Infelizmente a memória consolidada sobre Goulart é muito injusta, pois baseada em dois suportes: esquecimento e desqualificação. Apenas para contextualizar, viajei de férias durante as semanas de lançamento do Dossiê. Quando voltei tive uma dificuldade enorme para assistir o filme, pois além de estar sendo ofertado somente em dois cinemas de Brasília, os horários de sua apresentação eram poucos. Consegui vê-lo em uma sessão das 13:00 horas. Na sala de projeção não tinha mais do que 20 pessoas.
Como a senhora vê o trabalho da Comissão da Verdade e a possível exumação do corpo de Jango?
Há uma intenção, já declarada, da Comissão da Verdade de proceder à exumação dos restos mortais de Jango. Penso, entretanto, que graves dificuldades terão de ser enfrentadas. Uma delas refere-se ao tempo. Já se passaram mais de 36 anos de sua morte, e alguns técnicos dizem que talvez seja impossível se chegar a alguma conclusão mais definitiva sobre a causa “mortis” pelo estudo ósseo. Se assim for, a distância temporal terá contribuído para que a névoa que cobre a verdade sobre a morte de João Goulart não seja dissipada.
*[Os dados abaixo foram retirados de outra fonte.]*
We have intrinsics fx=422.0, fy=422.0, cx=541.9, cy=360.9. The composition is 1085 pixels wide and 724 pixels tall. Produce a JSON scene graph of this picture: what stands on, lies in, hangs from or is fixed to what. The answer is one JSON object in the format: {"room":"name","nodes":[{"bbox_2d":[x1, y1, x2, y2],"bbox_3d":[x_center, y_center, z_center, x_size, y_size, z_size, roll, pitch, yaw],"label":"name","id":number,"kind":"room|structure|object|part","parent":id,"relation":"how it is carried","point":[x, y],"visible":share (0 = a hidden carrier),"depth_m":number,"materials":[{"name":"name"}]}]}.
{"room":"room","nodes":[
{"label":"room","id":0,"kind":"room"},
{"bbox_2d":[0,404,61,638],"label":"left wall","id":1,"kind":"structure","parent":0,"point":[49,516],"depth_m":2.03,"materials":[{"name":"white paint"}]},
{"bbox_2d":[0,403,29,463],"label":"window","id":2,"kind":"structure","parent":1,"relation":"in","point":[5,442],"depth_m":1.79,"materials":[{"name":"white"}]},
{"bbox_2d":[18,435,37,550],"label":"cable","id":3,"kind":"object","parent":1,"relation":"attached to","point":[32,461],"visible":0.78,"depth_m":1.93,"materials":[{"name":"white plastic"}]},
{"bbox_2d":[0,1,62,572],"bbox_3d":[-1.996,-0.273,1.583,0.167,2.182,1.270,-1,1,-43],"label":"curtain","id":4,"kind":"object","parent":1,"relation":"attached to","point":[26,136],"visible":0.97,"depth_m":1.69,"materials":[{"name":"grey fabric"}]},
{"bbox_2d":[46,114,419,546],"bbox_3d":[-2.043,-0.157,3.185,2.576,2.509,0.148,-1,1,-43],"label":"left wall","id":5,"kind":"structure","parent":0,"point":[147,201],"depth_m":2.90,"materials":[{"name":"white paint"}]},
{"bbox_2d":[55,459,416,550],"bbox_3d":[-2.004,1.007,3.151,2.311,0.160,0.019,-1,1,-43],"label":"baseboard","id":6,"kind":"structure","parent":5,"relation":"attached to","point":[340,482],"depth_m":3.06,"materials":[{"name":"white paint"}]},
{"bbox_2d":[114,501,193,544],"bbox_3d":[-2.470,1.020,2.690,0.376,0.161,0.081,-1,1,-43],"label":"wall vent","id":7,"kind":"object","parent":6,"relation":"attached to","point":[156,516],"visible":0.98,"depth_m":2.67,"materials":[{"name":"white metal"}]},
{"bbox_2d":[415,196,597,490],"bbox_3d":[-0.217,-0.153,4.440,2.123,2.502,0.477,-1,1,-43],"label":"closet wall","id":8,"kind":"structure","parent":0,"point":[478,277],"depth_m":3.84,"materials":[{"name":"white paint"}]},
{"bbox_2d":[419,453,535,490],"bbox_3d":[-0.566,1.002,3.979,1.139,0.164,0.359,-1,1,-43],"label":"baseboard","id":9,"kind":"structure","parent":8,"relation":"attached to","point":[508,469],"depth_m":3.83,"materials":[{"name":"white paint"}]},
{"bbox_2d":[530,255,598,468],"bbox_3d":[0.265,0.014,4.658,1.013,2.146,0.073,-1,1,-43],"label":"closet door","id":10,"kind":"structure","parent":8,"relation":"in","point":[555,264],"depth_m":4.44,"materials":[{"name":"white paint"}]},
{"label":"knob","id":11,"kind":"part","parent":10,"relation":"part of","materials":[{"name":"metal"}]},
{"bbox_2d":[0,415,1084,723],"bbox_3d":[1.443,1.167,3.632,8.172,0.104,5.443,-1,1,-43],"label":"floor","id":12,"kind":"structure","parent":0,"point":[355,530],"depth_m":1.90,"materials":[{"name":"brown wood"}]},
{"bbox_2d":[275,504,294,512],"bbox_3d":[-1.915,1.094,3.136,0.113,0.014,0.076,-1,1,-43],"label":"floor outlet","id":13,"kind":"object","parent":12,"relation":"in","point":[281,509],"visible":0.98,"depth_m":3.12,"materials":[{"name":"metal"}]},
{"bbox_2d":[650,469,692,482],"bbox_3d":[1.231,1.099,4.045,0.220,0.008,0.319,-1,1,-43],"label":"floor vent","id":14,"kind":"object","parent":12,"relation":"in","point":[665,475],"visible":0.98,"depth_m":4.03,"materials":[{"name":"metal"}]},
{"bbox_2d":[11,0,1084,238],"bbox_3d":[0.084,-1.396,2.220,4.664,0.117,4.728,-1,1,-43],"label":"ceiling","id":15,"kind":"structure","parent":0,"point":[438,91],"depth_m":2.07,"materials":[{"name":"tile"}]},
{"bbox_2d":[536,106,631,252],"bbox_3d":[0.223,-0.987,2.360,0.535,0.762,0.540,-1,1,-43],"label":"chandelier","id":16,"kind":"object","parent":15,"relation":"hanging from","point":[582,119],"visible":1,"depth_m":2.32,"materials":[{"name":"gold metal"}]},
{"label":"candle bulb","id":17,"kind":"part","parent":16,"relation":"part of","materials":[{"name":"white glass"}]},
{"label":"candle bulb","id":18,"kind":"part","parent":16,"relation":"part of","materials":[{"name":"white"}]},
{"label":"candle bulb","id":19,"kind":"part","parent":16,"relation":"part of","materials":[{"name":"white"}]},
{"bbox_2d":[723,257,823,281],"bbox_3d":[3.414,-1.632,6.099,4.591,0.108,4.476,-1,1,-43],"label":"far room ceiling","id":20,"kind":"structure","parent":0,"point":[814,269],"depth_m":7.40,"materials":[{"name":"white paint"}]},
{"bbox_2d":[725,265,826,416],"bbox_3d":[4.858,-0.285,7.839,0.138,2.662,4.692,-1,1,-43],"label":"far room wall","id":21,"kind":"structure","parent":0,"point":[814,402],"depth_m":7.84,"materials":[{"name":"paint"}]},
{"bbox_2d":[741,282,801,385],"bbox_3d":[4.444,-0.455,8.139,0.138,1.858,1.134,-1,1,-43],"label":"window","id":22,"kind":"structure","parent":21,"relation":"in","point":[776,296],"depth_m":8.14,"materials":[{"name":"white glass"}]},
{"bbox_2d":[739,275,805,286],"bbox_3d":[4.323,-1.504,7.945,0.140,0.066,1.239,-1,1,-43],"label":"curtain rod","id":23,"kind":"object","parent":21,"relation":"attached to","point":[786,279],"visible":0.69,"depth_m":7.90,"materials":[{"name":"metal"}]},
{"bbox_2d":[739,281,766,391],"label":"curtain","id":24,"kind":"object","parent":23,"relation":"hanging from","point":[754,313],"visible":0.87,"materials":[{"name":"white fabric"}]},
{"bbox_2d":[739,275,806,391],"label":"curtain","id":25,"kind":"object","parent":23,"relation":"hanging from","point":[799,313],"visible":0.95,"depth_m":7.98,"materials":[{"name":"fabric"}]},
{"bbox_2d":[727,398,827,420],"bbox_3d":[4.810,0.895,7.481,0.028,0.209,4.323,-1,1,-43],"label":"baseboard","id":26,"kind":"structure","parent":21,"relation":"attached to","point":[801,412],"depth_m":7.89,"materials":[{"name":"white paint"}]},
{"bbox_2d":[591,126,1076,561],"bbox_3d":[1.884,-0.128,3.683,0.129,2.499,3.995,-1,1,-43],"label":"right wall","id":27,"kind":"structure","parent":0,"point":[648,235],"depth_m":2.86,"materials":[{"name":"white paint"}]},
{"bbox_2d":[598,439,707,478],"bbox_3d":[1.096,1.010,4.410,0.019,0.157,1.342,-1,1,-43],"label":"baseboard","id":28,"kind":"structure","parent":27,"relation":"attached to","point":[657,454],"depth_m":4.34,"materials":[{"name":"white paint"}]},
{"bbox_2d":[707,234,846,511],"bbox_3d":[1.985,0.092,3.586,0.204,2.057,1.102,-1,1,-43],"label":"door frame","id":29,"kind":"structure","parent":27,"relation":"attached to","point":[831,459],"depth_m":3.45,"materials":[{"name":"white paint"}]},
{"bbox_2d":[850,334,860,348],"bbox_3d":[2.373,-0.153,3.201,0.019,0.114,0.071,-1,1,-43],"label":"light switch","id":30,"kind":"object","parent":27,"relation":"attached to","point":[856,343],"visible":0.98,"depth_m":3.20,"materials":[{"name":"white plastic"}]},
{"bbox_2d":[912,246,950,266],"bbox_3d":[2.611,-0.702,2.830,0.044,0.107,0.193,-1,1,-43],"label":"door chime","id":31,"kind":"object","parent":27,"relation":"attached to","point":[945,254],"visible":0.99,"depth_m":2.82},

Quando à pesquisa, estudo, produção acadêmica e notícias da imprensa sobre o João Goulart, chego à conclusão de que foram construídas duas formas de abordagem em torno dele. Uma delas aprofunda a via do esquecimento, ou seja, tenta-se jogar Jango no limbo, anula-se a presença dele na história do país. A outra via é a da desqualificação, baseada em um discurso que ressalta suas qualidades negativas em detrimento de suas qualidades positivas. Jango pagou o preço de ser um reformista no tempo da guerra fria, quando o temor do comunismo era avassalador. Apesar de não ser comunista, não era anticomunista, pois visitou a China Popular e a União Soviética. Além disso, tinha o costume de conversar com a população mais pobre e com os sindicalistas. Baseado nesses fatos a oposição construiu um discurso ideológico, segundo ao qual, sob seu governo o Brasil ou se transformaria em um país comunista ou em uma república sindicalista. Para ela, portanto, era necessário, desestabilizá-lo, depô-lo e excluí-lo da história brasileira.
A Comissão da Verdade está buscando esclarecer essa parte da história, mas imagino que esteja sofrendo uma grande pressão. Para mim fica uma dúvida prática. Quem guarda o túmulo de João Goulart e zela pela preservação de seus restos mortais, até a definição sobre a exumação?
Como historiadora, tenho duas esperanças: a primeira é de que os historiadores por meio de pesquisas e publicações façam jus à memória de Jango. Precisamos dar conta dessa tarefa inconclusa e desafiadora. O trabalho do historiador Jorge Ferreira, que recentemente publicou uma biografia de Jango, nesse sentido, é exemplar. A segunda esperança é de que, mais cedo ou mais tarde, as circunstâncias da morte do presidente deposto em 1964 sejam esclarecidas. Por isso, a oportunidade de atuação da Comissão da Verdade é ímpar. Considero que se ela conseguir esclarecer, ao menos alguns casos simbólicos, terá cumprido um papel histórico muito relevante. Espero que a morte de Goulart seja esclarecida, como ocorreu com a de Rubens Paiva. Esse é um dever histórico.